Work to be completed:
Print the listing exactly, but only as far as the line containing "of adenocarcinoma (pancreatic)". The first line and that line are both included.

Source material:
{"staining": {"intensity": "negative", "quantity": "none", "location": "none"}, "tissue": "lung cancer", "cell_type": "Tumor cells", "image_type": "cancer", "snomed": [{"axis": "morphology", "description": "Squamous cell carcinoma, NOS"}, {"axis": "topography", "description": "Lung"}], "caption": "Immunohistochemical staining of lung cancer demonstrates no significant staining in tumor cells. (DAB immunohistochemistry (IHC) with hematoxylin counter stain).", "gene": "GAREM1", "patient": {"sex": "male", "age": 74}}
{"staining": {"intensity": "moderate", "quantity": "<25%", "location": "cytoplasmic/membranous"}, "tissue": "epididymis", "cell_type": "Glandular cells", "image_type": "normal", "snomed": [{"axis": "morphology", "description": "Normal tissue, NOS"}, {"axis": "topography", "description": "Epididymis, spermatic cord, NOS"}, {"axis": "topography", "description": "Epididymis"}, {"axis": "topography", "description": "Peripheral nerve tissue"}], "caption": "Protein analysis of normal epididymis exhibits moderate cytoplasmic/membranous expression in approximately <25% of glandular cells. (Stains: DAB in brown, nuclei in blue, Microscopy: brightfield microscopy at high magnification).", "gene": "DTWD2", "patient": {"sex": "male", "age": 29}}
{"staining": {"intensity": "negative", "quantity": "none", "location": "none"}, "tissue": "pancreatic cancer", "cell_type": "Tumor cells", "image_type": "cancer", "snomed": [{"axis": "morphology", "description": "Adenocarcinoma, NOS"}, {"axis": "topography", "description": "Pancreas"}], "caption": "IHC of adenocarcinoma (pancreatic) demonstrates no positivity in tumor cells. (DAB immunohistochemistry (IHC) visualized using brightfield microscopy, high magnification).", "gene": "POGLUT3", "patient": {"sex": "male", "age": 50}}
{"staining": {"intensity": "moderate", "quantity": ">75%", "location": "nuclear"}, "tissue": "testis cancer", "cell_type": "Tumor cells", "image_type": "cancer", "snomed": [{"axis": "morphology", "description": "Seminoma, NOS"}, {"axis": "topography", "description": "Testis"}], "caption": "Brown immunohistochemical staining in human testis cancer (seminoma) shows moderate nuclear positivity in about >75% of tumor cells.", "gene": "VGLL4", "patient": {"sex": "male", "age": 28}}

Answer box:
{"staining": {"intensity": "negative", "quantity": "none", "location": "none"}, "tissue": "lung cancer", "cell_type": "Tumor cells", "image_type": "cancer", "snomed": [{"axis": "morphology", "description": "Squamous cell carcinoma, NOS"}, {"axis": "topography", "description": "Lung"}], "caption": "Immunohistochemical staining of lung cancer demonstrates no significant staining in tumor cells. (DAB immunohistochemistry (IHC) with hematoxylin counter stain).", "gene": "GAREM1", "patient": {"sex": "male", "age": 74}}
{"staining": {"intensity": "moderate", "quantity": "<25%", "location": "cytoplasmic/membranous"}, "tissue": "epididymis", "cell_type": "Glandular cells", "image_type": "normal", "snomed": [{"axis": "morphology", "description": "Normal tissue, NOS"}, {"axis": "topography", "description": "Epididymis, spermatic cord, NOS"}, {"axis": "topography", "description": "Epididymis"}, {"axis": "topography", "description": "Peripheral nerve tissue"}], "caption": "Protein analysis of normal epididymis exhibits moderate cytoplasmic/membranous expression in approximately <25% of glandular cells. (Stains: DAB in brown, nuclei in blue, Microscopy: brightfield microscopy at high magnification).", "gene": "DTWD2", "patient": {"sex": "male", "age": 29}}
{"staining": {"intensity": "negative", "quantity": "none", "location": "none"}, "tissue": "pancreatic cancer", "cell_type": "Tumor cells", "image_type": "cancer", "snomed": [{"axis": "morphology", "description": "Adenocarcinoma, NOS"}, {"axis": "topography", "description": "Pancreas"}], "caption": "IHC of adenocarcinoma (pancreatic) demonstrates no positivity in tumor cells. (DAB immunohistochemistry (IHC) visualized using brightfield microscopy, high magnification).", "gene": "POGLUT3", "patient": {"sex": "male", "age": 50}}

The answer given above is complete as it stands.